Start of INPUT FOR THIS TASK
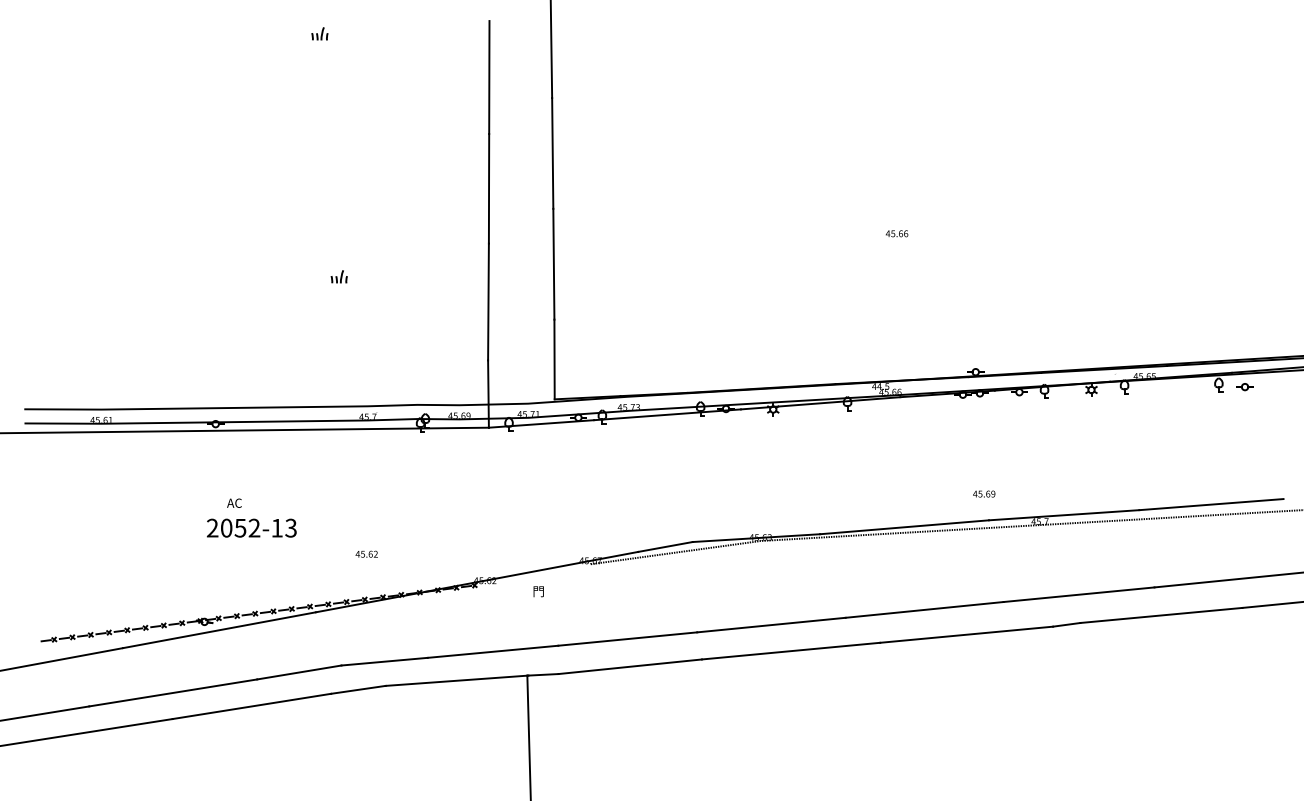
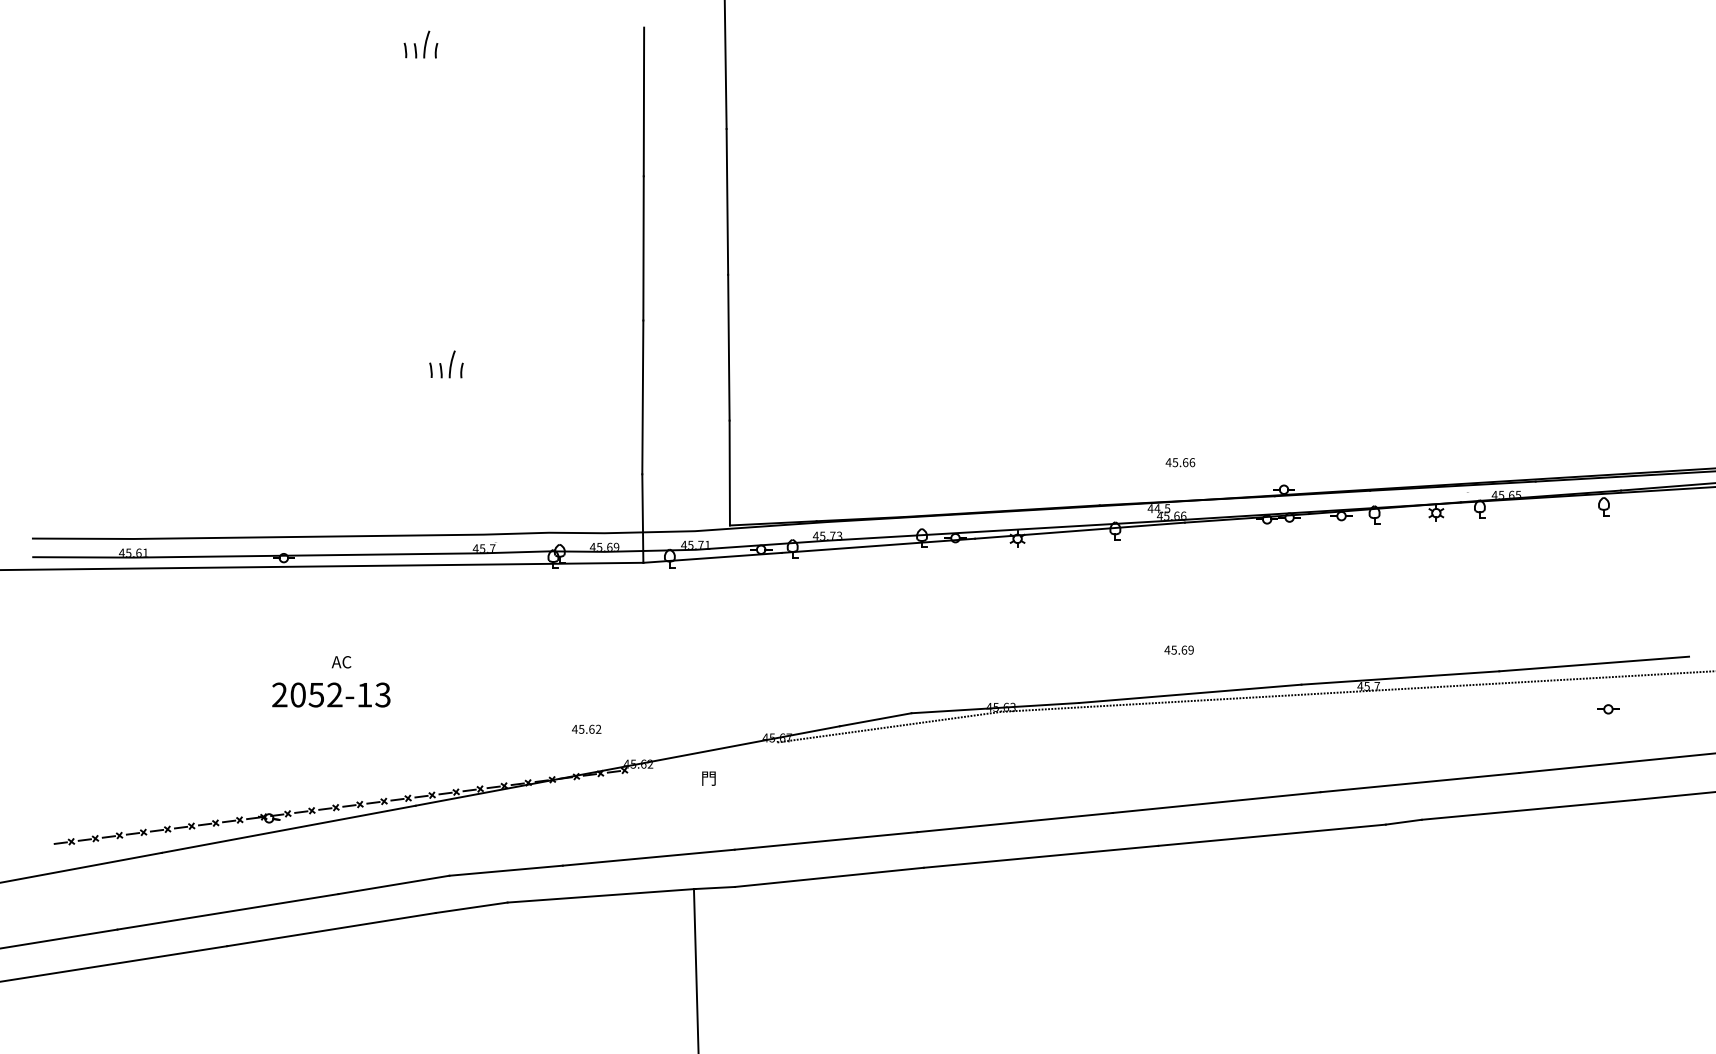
part: (319, 33) -> (420, 44), size x1.6
text: (897, 233) -> (1180, 462), moved
part: (339, 276) -> (446, 363), size x1.6
part: (1245, 387) -> (1608, 709), moved
text: (983, 493) -> (1178, 649), moved
text: (234, 503) -> (341, 662), moved
text: (366, 553) -> (586, 728), moved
End of INPUT FOR THIS TASK
YOUR ASSIGNMENT — Find how many lines of the material include the string "size". Nothing but the number should be given.

ANSWER SPACE — 2